- **WORK REQUIRED**:
When you reach the line containing "#643d45; stroke-width: 5;" in the entries below, start writing out each line exactly, and stop after the line containing "35px; fill: #6f5441;".

- **RECORDS FOR PROCESSING**:
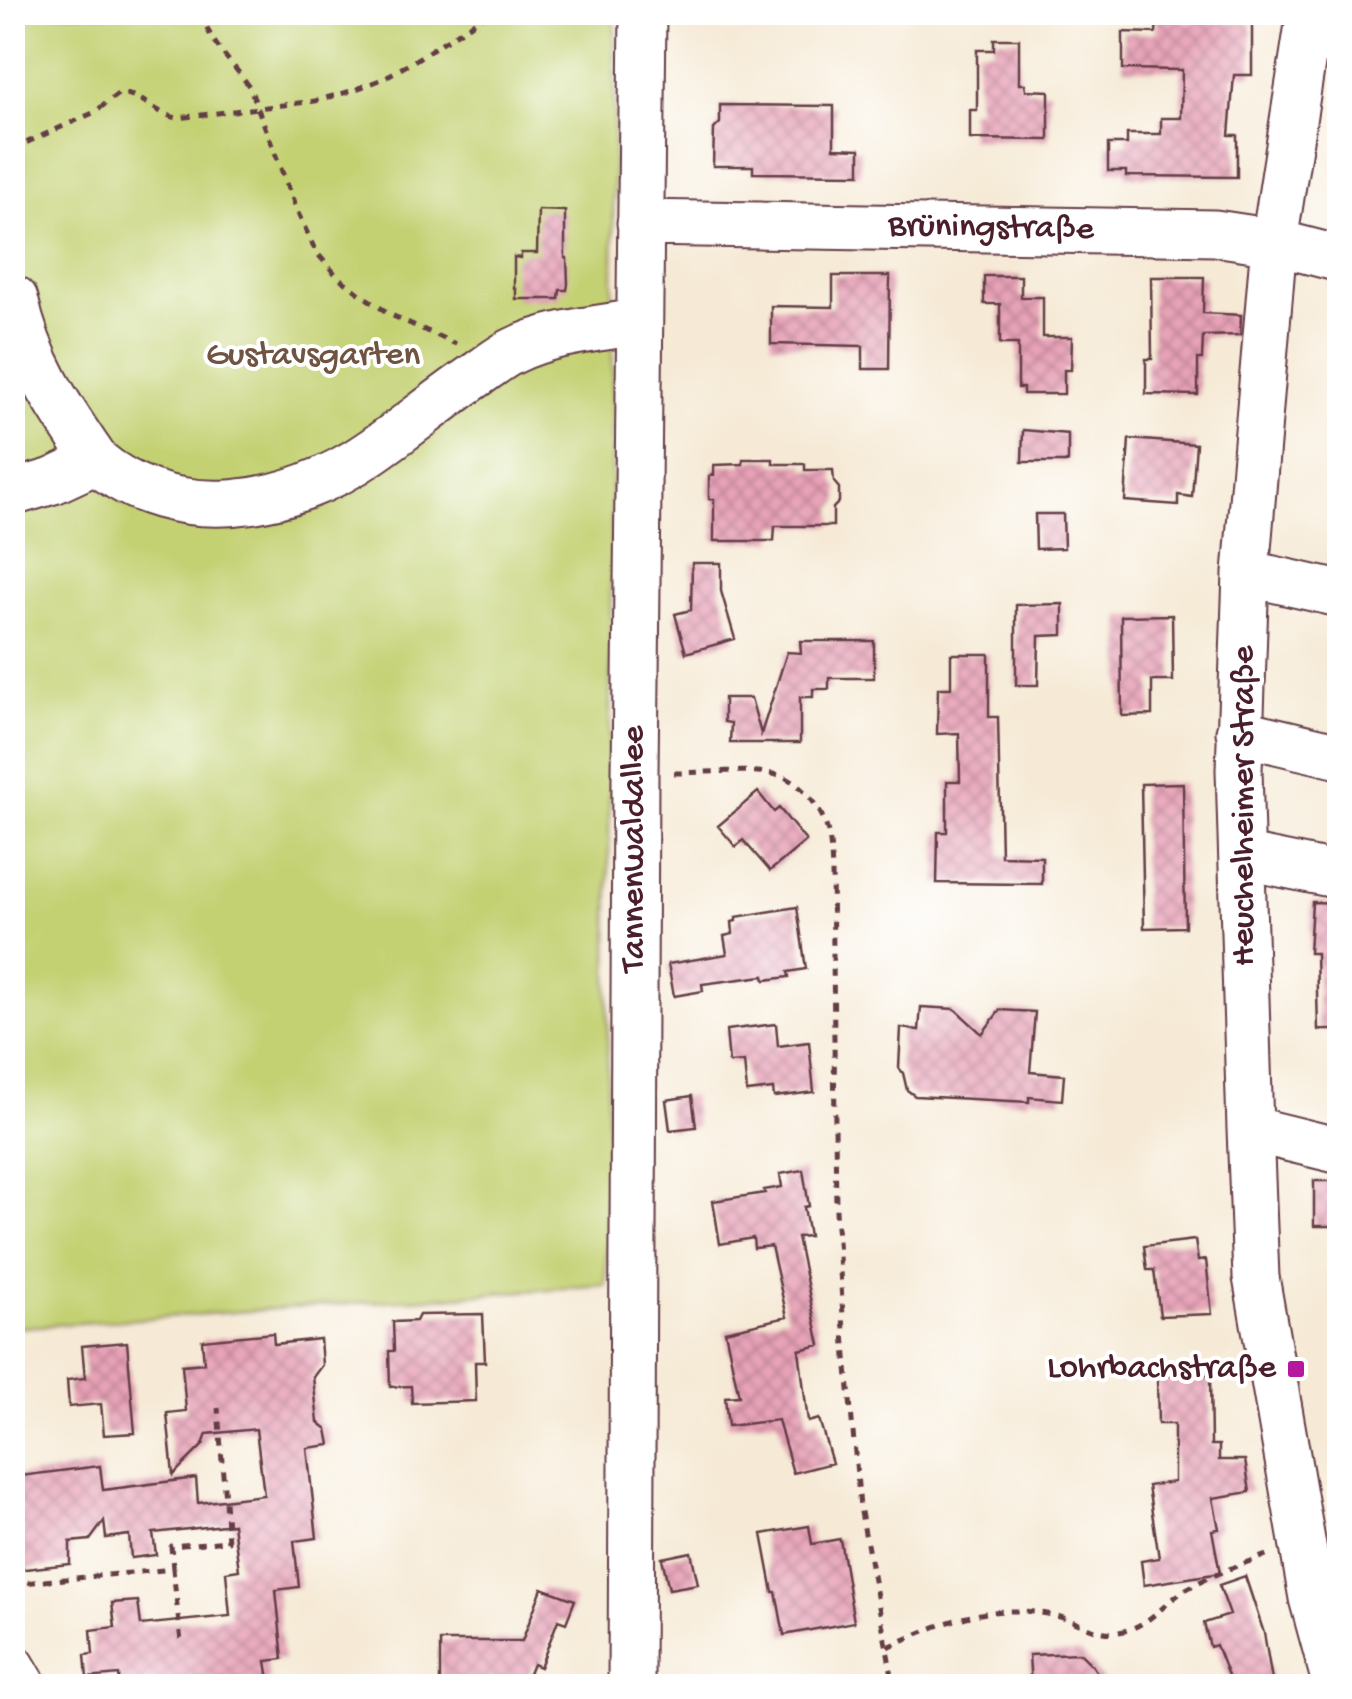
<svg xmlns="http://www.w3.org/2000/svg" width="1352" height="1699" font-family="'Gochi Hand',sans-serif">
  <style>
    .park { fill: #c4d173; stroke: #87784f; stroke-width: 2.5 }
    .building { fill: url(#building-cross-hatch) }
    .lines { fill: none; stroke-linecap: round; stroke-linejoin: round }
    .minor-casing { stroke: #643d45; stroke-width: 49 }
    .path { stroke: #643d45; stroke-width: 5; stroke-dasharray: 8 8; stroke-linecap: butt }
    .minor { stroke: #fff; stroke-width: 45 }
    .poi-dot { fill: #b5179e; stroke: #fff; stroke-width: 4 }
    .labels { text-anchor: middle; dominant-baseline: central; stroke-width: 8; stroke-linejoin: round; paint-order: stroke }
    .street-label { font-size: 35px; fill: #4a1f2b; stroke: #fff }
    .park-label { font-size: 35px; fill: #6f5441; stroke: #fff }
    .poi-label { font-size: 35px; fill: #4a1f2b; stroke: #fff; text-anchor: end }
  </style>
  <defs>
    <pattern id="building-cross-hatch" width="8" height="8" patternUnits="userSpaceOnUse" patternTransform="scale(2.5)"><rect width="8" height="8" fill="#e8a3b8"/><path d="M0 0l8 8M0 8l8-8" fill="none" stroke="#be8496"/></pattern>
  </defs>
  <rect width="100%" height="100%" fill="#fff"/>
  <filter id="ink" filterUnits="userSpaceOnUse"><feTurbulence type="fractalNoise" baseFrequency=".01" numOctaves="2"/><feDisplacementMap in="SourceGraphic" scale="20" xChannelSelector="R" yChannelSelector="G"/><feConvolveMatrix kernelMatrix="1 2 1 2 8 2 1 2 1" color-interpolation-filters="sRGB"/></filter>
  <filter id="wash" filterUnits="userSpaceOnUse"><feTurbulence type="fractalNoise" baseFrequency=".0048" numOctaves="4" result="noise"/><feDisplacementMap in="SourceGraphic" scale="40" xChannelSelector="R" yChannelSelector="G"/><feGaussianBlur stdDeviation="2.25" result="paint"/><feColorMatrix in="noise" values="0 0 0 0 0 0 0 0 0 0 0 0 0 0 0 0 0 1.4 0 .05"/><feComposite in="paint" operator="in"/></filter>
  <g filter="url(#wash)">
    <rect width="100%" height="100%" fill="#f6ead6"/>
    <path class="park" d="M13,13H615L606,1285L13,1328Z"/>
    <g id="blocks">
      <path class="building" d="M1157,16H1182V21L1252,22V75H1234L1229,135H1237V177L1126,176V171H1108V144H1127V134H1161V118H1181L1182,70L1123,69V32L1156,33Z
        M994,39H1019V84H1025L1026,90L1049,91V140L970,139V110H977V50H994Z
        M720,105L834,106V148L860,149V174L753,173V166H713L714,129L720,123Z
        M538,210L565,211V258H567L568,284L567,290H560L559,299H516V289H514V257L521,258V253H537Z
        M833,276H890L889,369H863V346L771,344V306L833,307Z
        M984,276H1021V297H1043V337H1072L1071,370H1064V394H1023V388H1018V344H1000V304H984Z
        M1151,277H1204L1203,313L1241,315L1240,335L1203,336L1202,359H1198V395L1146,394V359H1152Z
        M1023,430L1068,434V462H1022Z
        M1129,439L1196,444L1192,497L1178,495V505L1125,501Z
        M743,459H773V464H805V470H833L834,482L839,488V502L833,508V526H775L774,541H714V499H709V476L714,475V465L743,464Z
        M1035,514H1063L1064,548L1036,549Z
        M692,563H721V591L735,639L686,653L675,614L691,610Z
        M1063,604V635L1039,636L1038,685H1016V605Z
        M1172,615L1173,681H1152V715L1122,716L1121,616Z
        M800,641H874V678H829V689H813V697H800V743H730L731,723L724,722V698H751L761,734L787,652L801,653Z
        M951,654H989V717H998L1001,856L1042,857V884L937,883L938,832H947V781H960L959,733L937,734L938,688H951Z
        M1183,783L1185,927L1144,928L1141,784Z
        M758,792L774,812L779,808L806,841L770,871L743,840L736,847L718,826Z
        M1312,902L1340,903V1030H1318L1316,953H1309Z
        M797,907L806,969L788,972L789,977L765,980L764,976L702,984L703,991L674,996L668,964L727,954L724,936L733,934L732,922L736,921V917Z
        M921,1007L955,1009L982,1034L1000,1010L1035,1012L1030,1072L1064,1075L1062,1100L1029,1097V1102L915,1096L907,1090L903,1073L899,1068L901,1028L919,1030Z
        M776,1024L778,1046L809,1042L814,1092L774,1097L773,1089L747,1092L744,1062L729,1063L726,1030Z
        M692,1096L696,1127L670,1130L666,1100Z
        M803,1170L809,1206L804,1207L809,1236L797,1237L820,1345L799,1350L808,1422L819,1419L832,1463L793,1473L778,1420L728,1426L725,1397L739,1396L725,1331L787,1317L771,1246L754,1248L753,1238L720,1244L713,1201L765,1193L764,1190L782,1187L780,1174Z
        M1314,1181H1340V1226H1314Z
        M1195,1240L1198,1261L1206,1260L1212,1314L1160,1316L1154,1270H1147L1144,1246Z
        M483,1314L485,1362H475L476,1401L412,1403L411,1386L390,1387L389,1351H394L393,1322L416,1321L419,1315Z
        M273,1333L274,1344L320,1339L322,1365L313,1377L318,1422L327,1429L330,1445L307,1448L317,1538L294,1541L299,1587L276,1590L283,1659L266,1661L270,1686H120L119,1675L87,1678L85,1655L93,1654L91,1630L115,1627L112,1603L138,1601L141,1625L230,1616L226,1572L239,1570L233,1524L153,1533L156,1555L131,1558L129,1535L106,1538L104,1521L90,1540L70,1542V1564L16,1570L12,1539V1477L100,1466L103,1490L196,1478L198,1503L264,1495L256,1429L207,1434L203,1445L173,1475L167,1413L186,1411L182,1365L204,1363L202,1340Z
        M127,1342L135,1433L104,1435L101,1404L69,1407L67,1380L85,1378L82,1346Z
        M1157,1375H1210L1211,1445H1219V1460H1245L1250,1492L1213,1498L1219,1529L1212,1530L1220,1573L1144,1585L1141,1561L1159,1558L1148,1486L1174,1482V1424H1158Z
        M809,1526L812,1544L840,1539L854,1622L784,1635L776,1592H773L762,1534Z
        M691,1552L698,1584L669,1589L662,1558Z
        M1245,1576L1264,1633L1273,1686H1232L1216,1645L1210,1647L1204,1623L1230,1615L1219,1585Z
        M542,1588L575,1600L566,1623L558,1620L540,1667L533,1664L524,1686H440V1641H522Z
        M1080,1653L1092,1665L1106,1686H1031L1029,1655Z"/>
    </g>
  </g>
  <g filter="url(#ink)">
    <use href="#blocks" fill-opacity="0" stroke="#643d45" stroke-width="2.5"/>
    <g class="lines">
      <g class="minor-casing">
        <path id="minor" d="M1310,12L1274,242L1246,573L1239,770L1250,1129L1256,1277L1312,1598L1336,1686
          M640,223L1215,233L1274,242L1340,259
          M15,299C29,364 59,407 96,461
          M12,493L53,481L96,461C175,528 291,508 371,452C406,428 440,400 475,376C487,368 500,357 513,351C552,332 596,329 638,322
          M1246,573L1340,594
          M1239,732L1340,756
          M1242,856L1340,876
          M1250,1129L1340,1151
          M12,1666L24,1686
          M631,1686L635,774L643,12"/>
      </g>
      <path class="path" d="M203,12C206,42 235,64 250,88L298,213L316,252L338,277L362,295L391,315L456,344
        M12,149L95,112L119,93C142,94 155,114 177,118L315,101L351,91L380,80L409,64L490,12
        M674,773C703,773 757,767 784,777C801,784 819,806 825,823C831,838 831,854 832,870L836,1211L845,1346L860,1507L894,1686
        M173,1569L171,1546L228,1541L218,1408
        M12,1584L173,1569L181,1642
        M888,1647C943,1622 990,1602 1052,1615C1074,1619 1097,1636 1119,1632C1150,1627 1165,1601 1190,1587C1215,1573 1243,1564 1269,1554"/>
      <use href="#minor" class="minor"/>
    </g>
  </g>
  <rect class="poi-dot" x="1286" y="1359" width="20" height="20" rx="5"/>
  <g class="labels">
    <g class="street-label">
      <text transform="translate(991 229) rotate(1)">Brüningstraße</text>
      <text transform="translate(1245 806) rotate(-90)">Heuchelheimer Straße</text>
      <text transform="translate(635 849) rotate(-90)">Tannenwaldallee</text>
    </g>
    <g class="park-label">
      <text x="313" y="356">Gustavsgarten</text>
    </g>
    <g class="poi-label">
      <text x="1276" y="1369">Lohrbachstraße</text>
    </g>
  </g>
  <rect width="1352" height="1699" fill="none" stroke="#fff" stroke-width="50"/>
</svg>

- **RESPONSE FOR THIS EXERCISE**:
    .path { stroke: #643d45; stroke-width: 5; stroke-dasharray: 8 8; stroke-linecap: butt }
    .minor { stroke: #fff; stroke-width: 45 }
    .poi-dot { fill: #b5179e; stroke: #fff; stroke-width: 4 }
    .labels { text-anchor: middle; dominant-baseline: central; stroke-width: 8; stroke-linejoin: round; paint-order: stroke }
    .street-label { font-size: 35px; fill: #4a1f2b; stroke: #fff }
    .park-label { font-size: 35px; fill: #6f5441; stroke: #fff }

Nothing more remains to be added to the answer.